# pigeon loft



## Black Eagle (May 22, 2009)

i am currently building a pigeon loft out of ply wood and was wondering if using greenhouse film would make it rain resistent for the roof and sides of the loft. I was thinking cheap wise. any help apreciated...


----------



## birds+me=happy (May 21, 2009)

You know, I was thinking of doing that same thing. It would give them light whithout wasting electricity and would give them a source of vitamin D from the sun's rays.
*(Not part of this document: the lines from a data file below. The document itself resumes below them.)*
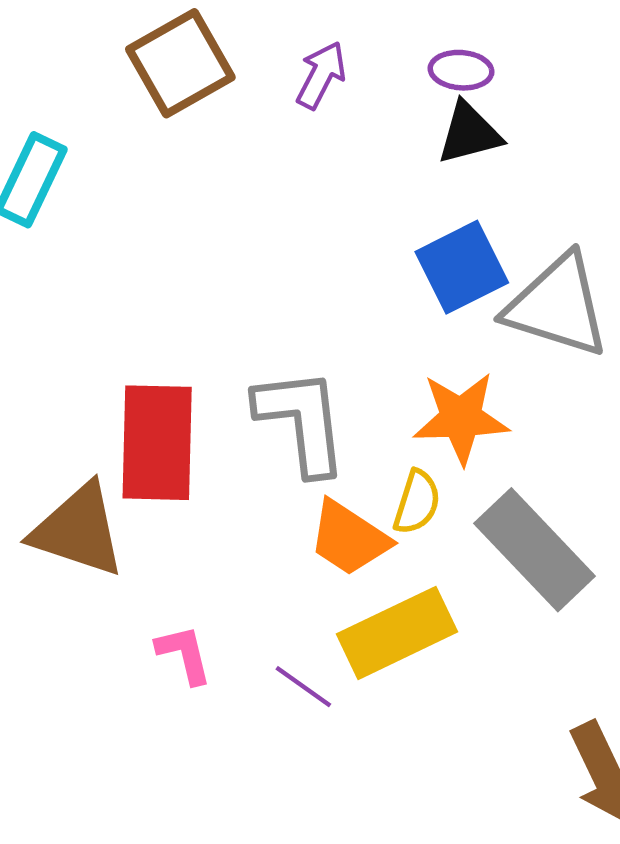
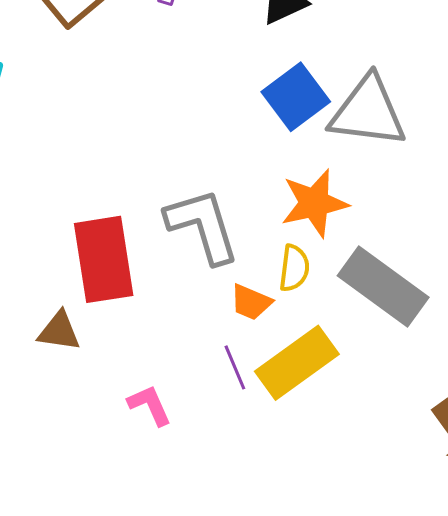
brown triangle: (78, 530) -> (59, 331), size x0.6
orange trapezoid: (349, 538) -> (251, 302), size x0.7
purple line: (303, 687) -> (235, 367), moved, turned 42

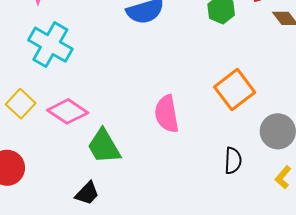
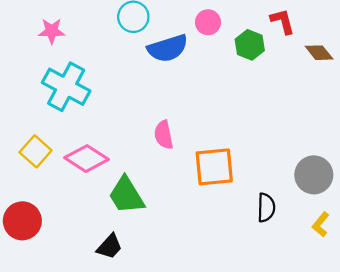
orange square: (235, 90) -> (214, 167), moved, turned 33
pink semicircle: (167, 114) -> (164, 135), moved, size x0.7

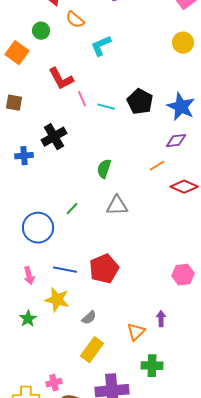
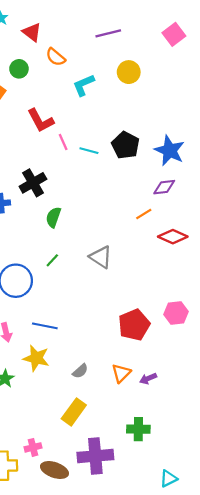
yellow circle: (183, 43) -> (129, 72), moved
green semicircle: (104, 169) -> (53, 217), moved
gray triangle: (117, 206) -> (101, 257), turned 35
red pentagon: (104, 269) -> (134, 325), moved
pink hexagon: (183, 275) -> (176, 313), moved
gray semicircle: (89, 318) -> (80, 371), moved
purple arrow: (161, 319) -> (148, 379), turned -112
orange triangle: (136, 332) -> (121, 373), moved

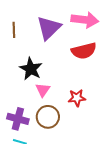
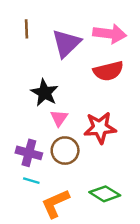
brown line: (14, 30) -> (26, 29), moved
red star: (77, 98) -> (100, 128), size x1.5

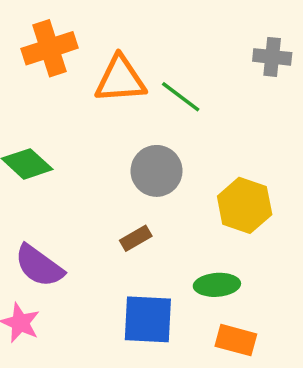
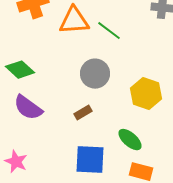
purple semicircle: (39, 266) -> (28, 108), moved
green ellipse: (217, 285) -> (130, 140), turned 45

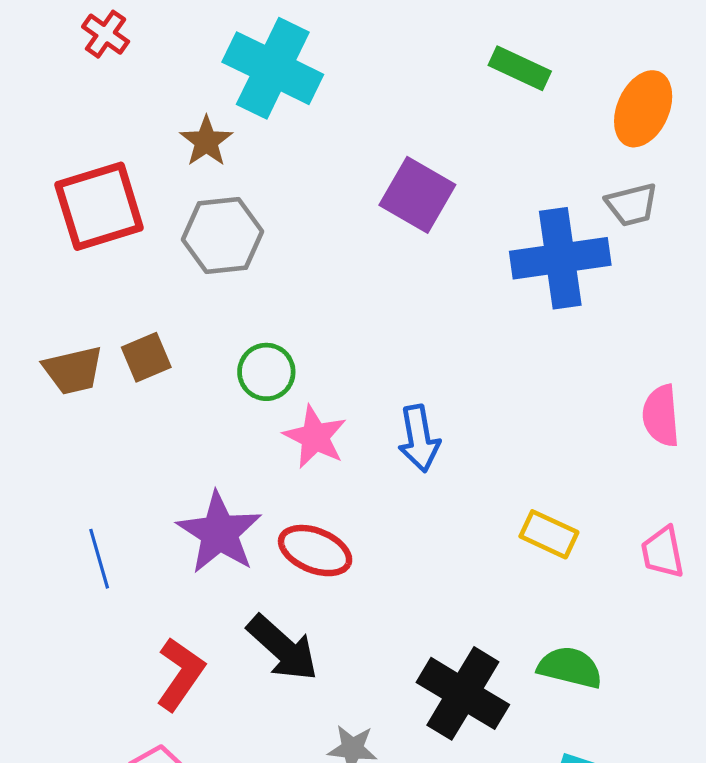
To me, I think it would work, but I'm just an amature.


----------



## Black Eagle (May 22, 2009)

sorry for the misunderstanding, i meant that the greenhouse film be put over the ply wood for the roof and the sides to keep it rain proof. any other ideas that would work, and for reasonably cheap would be helpful


----------



## spirit wings (Mar 29, 2008)

Black Eagle said:


> sorry for the misunderstanding, i meant that the greenhouse film be put over the ply wood for the roof and the sides to keep it rain proof. any other ideas that would work, and for reasonably cheap would be helpful


I guess that would be fine, but if you are using shingles, don't they sell tar paper or something to go under it....If you want easy I just use metal panels and put some opaque fiberglass ones in the middle to add light in.


----------



## Guest (May 23, 2009)

I agree not sure why you would want to line it with plastic when paint will do just fine on the outside and the plastic roofing panels are good too , that or sheet metal


----------



## LostPinesLoft (May 29, 2008)

Yes, I have done that sort of thing, covering a roof or frame w/greenhouse film to create weatherproof, cheap structure. You must take great care to have no jagged point to pierce the film of course. Also use the web strips to fasten the film to the structure.

VL


----------